(Information given)
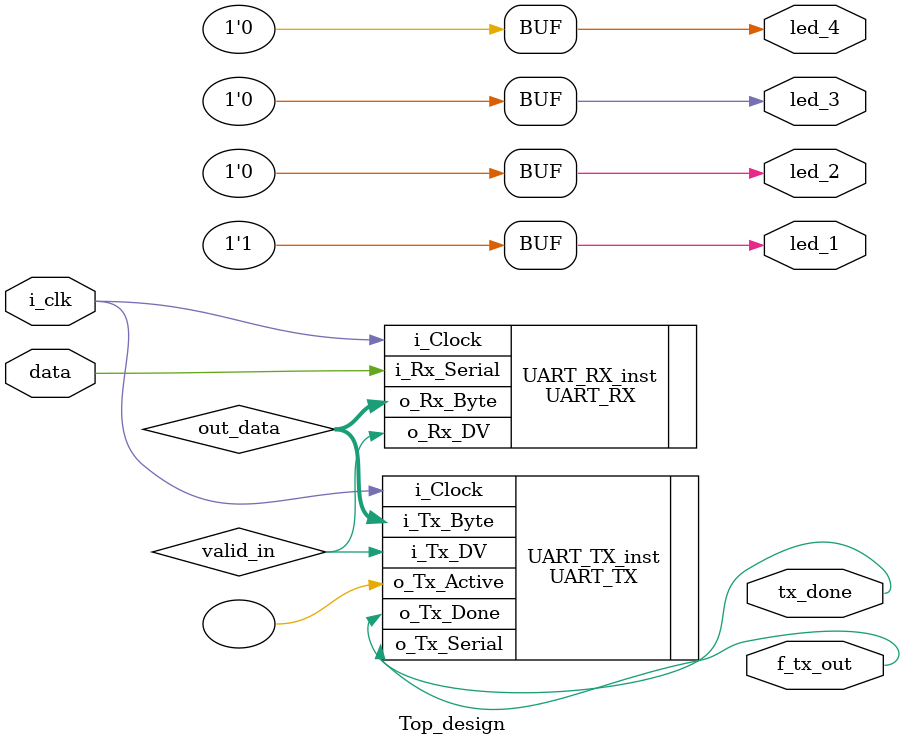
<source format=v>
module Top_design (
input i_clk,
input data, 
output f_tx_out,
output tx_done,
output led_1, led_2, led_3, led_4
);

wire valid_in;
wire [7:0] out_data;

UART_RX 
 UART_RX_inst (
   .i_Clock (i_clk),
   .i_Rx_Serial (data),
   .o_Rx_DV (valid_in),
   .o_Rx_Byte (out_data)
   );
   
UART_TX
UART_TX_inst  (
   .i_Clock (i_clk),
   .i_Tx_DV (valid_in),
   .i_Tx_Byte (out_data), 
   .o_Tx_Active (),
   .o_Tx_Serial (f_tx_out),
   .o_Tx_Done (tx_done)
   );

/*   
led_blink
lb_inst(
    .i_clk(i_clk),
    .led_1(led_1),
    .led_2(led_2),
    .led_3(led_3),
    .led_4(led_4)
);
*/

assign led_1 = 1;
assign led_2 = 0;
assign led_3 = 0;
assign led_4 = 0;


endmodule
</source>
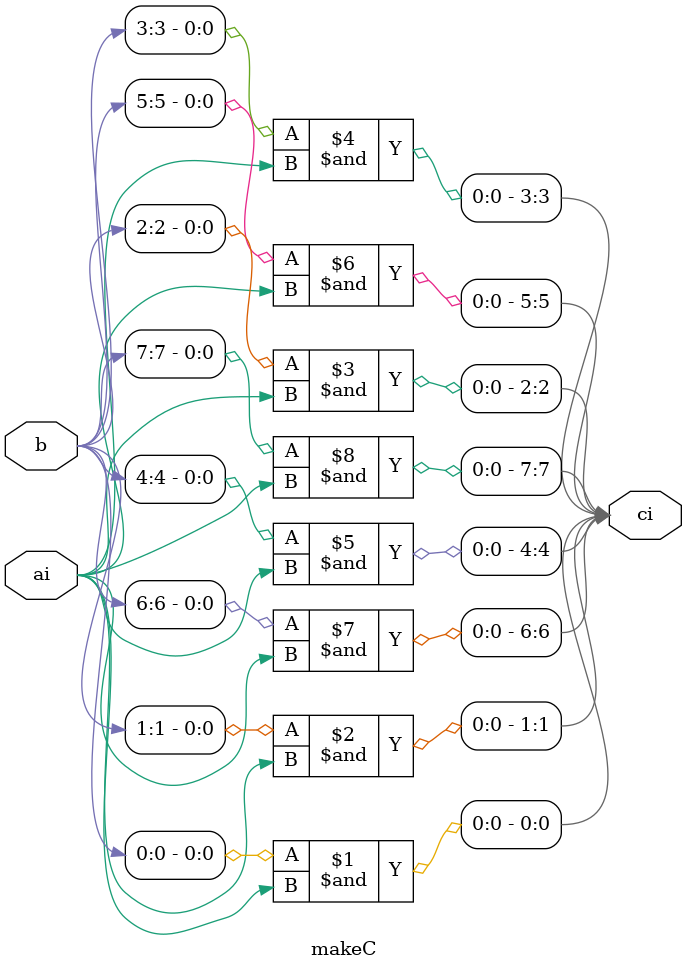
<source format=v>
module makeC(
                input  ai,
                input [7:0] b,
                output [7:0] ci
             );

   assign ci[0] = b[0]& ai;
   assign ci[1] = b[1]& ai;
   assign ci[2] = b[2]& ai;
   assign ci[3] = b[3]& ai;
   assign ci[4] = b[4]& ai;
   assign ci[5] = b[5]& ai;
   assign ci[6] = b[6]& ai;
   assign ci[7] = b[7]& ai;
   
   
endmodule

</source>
(End Information given)
▶ [Assignment] Down to the last line, set down the data above exactly, and omit all images.

▶ [Answer to this exercise]
<source format=v>
module Top_design (
input i_clk,
input data, 
output f_tx_out,
output tx_done,
output led_1, led_2, led_3, led_4
);

wire valid_in;
wire [7:0] out_data;

UART_RX 
 UART_RX_inst (
   .i_Clock (i_clk),
   .i_Rx_Serial (data),
   .o_Rx_DV (valid_in),
   .o_Rx_Byte (out_data)
   );
   
UART_TX
UART_TX_inst  (
   .i_Clock (i_clk),
   .i_Tx_DV (valid_in),
   .i_Tx_Byte (out_data), 
   .o_Tx_Active (),
   .o_Tx_Serial (f_tx_out),
   .o_Tx_Done (tx_done)
   );

/*   
led_blink
lb_inst(
    .i_clk(i_clk),
    .led_1(led_1),
    .led_2(led_2),
    .led_3(led_3),
    .led_4(led_4)
);
*/

assign led_1 = 1;
assign led_2 = 0;
assign led_3 = 0;
assign led_4 = 0;


endmodule
</source>
<source format=v>
module makeC(
                input  ai,
                input [7:0] b,
                output [7:0] ci
             );

   assign ci[0] = b[0]& ai;
   assign ci[1] = b[1]& ai;
   assign ci[2] = b[2]& ai;
   assign ci[3] = b[3]& ai;
   assign ci[4] = b[4]& ai;
   assign ci[5] = b[5]& ai;
   assign ci[6] = b[6]& ai;
   assign ci[7] = b[7]& ai;
   
   
endmodule

</source>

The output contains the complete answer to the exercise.